I am writing my life story and I am reflecting on a time in my marriage when things had fallen apart so badly that I knew my husband had no respect for me and I felt I had to find emotional support outside of the marriage.
It was 1999 on the edge of the millenium. I had great success in my career, I had amazing friends, I had the house, the son and the daughter and I was making great money. I was keeping up with the Joneses and I had the virtual white picket fence.
My husband who I had been married to since 1990 was constantly critical of my 3 year old daughter, enough that my 5 year old son burst into tears at the dinner table asking why daddy hated his sister so much.
He was critical of everything about me. I felt full respect from my children , coworkers, and friends. I would go home to him and he would start attacking me emotionally.
I remember sitting on the couch in 1999 looking around at my kids and my house and realizing I was not happy. I knew it was my marriage that was causing my pain. I looked at my 3 year old and 5 year old and cried. I did not want them to go through the pain of divorced parents. I could find a way to survive my marriage!
I decided on that fateful day that I would seek emotional support outside the marriage and continue to perform my wifely duties to my husband. It seemed to be the only thing he really wanted from me at this point anyway.
I started suggesting one on one lunches with coworkers, sometimes it was women but increasingly it became married men at the office who I enjoyed having talks with the most. I considered this risk free as I was overweight and also we were both married people so the odds of anything ever happening beyond talking seemed risk free!
Over time one man became far closer to me than the others. I had moved into emotional affair mode. I did not know what that meant at the time. But we became reliant on our lunches and sharing complaints about our marriages and complaining about the office politics. There was an unspoken passion between us that I am thankful never materialized but that was my first emotional affair.

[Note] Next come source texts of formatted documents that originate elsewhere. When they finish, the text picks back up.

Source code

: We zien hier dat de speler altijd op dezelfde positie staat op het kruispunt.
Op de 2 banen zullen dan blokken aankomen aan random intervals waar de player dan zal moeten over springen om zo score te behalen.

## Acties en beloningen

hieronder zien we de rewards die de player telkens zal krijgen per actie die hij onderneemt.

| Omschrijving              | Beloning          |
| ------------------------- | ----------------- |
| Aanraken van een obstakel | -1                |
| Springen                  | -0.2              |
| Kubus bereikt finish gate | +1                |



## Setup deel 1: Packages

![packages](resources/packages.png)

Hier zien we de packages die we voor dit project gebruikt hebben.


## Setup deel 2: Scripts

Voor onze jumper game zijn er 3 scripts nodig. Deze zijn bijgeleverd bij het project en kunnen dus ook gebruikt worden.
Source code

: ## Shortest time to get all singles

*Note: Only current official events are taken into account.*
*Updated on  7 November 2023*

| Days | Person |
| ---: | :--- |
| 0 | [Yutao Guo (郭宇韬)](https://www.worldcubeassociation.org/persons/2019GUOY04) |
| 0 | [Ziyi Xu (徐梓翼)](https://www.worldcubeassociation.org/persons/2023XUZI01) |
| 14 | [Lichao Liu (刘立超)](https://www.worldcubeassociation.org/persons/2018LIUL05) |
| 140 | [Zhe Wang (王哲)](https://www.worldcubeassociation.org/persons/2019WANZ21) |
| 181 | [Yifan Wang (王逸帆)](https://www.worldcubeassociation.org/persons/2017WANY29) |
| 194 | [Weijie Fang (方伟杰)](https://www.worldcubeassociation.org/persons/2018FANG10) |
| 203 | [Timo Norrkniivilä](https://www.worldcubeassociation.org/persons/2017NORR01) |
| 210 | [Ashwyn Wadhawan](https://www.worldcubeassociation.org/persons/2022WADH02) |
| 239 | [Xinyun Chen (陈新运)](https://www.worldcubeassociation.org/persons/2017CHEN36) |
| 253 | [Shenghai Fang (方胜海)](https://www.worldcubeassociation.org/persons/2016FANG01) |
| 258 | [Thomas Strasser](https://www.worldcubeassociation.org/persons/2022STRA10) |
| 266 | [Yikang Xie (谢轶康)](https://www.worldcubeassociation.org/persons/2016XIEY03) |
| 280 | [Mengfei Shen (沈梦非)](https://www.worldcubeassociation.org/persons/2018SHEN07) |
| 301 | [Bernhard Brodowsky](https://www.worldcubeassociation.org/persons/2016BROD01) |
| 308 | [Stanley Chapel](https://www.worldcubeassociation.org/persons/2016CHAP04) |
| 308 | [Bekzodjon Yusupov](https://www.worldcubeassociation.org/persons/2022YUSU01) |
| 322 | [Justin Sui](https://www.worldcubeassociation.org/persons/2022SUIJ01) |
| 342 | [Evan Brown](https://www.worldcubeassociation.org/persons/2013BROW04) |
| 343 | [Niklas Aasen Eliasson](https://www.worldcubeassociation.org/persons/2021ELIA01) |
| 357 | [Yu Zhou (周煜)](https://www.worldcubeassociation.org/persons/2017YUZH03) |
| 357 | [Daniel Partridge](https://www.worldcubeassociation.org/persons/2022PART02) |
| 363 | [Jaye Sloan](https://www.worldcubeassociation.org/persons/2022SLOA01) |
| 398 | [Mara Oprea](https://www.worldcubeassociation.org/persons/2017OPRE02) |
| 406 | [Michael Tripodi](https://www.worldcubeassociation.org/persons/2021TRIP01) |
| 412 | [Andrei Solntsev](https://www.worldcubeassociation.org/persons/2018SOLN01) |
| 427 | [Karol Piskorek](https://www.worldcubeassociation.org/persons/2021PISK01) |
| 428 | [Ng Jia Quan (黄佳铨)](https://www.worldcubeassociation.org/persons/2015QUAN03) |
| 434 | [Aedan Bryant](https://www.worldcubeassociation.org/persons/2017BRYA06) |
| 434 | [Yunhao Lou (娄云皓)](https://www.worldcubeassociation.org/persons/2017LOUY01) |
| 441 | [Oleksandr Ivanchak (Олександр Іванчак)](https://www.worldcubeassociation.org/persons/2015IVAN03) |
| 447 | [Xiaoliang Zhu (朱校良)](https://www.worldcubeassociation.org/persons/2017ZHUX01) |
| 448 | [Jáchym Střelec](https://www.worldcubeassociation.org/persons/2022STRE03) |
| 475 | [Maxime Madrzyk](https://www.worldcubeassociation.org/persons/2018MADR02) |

Once you step into that bucket of sharing emotions and secrets and relying on each other for support you are in dangerous territory. I should have raised an alarm bell and suggested counselling. Instead I stayed quiet and enjoyed the company of other men.
I didn’t see what harm I was causing, my ex husband was still getting what he really wanted and I was getting my emotional needs met. Everybody is happy right?
This is a mistake and it needs to stop right here! Unfortunately I continued with this destructive behaviour and eventually putting myself into vulnerable situations landed me into a full fledged affair.
It started with a thank you dinner. For work that we had done together. Nothing actually happened that night but i felt incredibly beautiful and special. The next day I thanked him for making me feel beautiful.
We fell into an affair that lasted 6 months. Thankfully due to distance we did not see each other that often, but we both dealt with extreme moments of guilt and euphoria over what we were doing.
I regret the impact that affair had on my family. I do not regret having him in my life. He taught me I was beautiful after years of me believing I was fat and ugly.
My learning from this experience is clear. If you are closing yourself off emotionally in your marriage, its time to raise the white flag and get counselling for the marriage. If you leave it and try to sweep it under the carpet it can only lead to more trouble.
My ex also had an affair and i am sure that happened for similiar reasons from his perspective. Either way I can tell you I will NEVER allow myself to look outside a relationship for emotional support unless its a counsellor. I beleive in open and full communication no matter how tough the topic is and I would never do things the same way again.
Painful lessons learned on a road I will never travel again.